The Third Level of Happiness is a commitment between two people to Love, Joy and Beauty. Socrates defined Beauty as that which we adore or love. Women often drive themselves sick over their appearance to others. The key to achieving happiness is for her life partner to affirm that his love is sufficient to guarantee his judgement that she has beauty to offer him and the world. Women function on feeling. Women need to feel Beauty inside themselves in some fashion before proceeding to Level Three. One of the first things a young man should do when he meets a girl is to discover if she thinks she is pretty.

The actual Vow of Happiness has no words. It can be taken alone or with another to either join in this sacred act or to be a witness. The Vow of Happiness requires a mature personality to search the inner mind and to resolve at all levels of being and experience to commit the totality of your life to happiness. It is sacred, because Life is sacred. Life is One. There is but One Life we all share. That is the basis of Indestructible Love. Oneness is already there to be experienced. That is why Joy and Beauty are everywhere we look. There are inside us waiting patiently for us to see them and to share them with our fellow creatures human and animal. We are social beings so it is best that we walk the Path of Happiness with a partner.

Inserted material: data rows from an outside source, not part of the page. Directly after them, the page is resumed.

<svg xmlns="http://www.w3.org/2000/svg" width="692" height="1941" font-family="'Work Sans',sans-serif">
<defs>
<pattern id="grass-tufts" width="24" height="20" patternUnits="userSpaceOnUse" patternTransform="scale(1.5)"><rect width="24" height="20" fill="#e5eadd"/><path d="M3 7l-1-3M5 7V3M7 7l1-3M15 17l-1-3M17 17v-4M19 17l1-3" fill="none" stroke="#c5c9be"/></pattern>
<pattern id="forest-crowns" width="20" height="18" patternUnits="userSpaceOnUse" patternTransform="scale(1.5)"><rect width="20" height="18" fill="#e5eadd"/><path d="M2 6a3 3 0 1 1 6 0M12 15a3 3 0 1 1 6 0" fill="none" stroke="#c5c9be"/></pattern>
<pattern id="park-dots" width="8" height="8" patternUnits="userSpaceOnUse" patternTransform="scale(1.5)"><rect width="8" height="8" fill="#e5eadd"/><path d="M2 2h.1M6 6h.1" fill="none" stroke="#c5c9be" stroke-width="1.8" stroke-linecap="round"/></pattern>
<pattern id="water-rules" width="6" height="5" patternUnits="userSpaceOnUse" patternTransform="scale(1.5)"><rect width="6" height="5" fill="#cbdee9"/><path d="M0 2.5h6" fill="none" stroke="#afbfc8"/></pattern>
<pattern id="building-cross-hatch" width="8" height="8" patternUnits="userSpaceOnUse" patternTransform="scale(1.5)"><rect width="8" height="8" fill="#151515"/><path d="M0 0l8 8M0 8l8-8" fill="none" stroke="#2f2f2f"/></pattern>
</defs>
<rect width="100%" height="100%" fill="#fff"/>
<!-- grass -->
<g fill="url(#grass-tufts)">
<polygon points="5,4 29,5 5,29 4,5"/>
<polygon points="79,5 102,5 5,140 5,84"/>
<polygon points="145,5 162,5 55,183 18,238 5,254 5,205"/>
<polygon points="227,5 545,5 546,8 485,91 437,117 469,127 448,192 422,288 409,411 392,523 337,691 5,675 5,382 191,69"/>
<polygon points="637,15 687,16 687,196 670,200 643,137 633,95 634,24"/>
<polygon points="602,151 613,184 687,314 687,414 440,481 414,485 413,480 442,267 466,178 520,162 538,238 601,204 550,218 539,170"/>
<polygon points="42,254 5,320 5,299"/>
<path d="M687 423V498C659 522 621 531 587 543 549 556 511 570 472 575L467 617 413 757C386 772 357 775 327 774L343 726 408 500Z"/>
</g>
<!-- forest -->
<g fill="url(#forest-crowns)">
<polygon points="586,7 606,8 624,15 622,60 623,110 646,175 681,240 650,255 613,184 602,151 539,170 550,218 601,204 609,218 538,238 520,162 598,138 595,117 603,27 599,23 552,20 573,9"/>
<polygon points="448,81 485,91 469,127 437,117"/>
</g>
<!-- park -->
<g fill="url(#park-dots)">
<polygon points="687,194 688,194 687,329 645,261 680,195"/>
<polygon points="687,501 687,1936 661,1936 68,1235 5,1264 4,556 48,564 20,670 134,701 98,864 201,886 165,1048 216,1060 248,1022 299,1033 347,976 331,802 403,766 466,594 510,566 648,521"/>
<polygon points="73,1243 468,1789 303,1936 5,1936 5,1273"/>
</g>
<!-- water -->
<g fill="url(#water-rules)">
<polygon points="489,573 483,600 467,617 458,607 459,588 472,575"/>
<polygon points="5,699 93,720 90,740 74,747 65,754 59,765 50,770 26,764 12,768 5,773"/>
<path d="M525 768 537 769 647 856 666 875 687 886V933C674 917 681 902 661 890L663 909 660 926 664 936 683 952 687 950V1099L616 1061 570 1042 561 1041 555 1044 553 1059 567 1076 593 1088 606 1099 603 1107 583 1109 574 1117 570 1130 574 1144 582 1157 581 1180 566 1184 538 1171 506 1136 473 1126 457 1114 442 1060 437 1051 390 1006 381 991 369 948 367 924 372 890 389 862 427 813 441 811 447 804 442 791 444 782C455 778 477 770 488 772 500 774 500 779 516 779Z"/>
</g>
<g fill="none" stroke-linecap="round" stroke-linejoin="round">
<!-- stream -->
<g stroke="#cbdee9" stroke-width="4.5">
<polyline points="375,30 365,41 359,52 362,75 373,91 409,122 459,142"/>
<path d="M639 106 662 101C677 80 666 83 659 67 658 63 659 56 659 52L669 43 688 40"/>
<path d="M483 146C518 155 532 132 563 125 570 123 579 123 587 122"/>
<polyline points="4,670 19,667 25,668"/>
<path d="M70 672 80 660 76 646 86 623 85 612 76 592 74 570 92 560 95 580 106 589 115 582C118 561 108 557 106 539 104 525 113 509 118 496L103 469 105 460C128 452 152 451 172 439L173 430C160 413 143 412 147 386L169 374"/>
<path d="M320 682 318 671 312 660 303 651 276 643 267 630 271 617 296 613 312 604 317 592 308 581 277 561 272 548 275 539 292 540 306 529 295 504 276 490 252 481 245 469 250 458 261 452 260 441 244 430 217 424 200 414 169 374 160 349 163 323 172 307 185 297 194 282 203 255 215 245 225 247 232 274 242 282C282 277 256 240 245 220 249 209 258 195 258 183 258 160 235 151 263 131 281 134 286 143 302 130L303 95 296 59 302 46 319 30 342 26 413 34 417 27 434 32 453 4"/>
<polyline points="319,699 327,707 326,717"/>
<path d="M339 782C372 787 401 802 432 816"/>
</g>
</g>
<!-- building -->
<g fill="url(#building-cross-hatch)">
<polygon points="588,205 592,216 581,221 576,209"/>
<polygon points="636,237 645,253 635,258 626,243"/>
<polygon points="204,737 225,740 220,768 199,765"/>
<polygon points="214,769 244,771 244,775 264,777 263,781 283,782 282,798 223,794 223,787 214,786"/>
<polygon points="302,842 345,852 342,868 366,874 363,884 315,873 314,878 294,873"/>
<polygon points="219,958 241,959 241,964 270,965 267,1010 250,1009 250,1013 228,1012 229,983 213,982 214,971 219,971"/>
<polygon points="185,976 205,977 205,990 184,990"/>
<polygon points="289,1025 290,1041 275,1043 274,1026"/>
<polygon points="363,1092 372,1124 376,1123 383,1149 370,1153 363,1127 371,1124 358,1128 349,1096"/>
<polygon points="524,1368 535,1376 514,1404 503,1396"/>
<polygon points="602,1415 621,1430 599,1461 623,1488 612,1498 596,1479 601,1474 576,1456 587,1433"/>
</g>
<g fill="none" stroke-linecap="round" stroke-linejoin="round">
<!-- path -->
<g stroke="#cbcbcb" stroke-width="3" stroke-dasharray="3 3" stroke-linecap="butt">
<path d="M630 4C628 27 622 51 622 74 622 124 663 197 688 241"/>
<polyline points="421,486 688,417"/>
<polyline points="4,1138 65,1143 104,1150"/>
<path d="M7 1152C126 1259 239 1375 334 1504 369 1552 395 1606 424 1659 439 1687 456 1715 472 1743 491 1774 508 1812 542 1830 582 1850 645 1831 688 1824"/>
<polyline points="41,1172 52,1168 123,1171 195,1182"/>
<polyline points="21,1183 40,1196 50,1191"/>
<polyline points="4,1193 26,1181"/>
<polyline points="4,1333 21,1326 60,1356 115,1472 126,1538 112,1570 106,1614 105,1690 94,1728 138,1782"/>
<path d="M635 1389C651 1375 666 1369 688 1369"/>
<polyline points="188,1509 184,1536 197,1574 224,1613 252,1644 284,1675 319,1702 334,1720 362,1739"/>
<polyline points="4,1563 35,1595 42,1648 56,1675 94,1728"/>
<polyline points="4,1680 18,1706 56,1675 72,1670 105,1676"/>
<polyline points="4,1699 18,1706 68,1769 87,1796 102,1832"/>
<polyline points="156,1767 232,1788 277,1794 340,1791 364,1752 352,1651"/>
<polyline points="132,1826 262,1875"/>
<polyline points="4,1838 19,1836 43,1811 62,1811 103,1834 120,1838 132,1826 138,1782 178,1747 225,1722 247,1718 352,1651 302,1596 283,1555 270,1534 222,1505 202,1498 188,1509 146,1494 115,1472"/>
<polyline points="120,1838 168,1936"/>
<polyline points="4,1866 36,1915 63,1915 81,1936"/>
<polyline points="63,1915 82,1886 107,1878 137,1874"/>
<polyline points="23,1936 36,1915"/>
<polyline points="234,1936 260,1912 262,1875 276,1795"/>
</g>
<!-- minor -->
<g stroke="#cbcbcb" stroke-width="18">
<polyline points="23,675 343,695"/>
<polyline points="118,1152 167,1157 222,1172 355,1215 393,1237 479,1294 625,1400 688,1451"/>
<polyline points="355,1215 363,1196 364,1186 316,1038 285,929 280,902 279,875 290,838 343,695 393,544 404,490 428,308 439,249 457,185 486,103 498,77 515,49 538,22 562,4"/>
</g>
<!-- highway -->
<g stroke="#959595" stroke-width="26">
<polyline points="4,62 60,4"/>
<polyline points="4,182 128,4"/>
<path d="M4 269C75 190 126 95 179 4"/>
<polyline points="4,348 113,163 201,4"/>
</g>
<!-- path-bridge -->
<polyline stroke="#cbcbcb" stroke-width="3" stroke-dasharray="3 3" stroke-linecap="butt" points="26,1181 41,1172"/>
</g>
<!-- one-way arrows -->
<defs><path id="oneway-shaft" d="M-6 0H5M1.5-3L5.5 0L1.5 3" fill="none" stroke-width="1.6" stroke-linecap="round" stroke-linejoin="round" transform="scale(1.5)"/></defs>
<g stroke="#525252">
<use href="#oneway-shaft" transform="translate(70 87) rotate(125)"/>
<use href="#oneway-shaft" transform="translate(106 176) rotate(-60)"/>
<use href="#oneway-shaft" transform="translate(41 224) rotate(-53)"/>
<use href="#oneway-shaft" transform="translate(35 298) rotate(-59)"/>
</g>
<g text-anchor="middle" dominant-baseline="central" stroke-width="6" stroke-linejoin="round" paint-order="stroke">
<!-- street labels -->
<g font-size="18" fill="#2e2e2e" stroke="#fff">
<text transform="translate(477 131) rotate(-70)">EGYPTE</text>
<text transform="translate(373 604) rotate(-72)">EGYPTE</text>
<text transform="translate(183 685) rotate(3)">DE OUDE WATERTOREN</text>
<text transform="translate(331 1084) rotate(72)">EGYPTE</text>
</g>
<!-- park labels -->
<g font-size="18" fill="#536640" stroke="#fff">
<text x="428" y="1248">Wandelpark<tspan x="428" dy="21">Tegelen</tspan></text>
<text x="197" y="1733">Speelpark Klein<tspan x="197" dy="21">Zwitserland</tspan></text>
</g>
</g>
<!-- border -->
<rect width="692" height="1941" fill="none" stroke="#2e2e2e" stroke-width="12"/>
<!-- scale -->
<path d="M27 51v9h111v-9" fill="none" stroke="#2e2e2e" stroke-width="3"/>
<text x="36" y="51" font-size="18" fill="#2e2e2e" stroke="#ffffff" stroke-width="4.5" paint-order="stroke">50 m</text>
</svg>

I should say that there is a Fourth Level of Happiness and that I am currently working through that experience. It requires a dedicated life of study and practice. I will write of that elsewhere at some future date.

1 Comments:

Anonymous Anonymous said...

ah, daniel. perhaps you can help. i can feel love watching the beauty of trees, the land and sky, the wind. Learning of the intrivacy and beauty of ecological systems is like seeing God's face.

But i have a decidedly harder time feeling like that for many people. Overall, i find humanity horrendous and a blight on the planet. We behave as if we existed outside of Creation. The conundrum is how to feel love for those killing that which is lovely and full of life.